Work task: Display each line of the rows below that contains the string "represent", treating uppercase and lowercase letters as distinct.

Task input:
*** Begin section ***

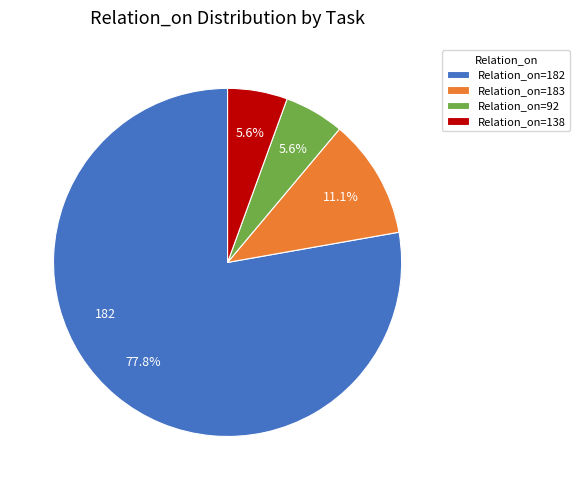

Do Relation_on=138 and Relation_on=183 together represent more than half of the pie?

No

*** End section ***
*** Begin section ***

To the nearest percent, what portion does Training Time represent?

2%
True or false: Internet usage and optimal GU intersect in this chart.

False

*** End section ***

Result below:
Do Relation_on=138 and Relation_on=183 together represent more than half of the pie?
To the nearest percent, what portion does Training Time represent?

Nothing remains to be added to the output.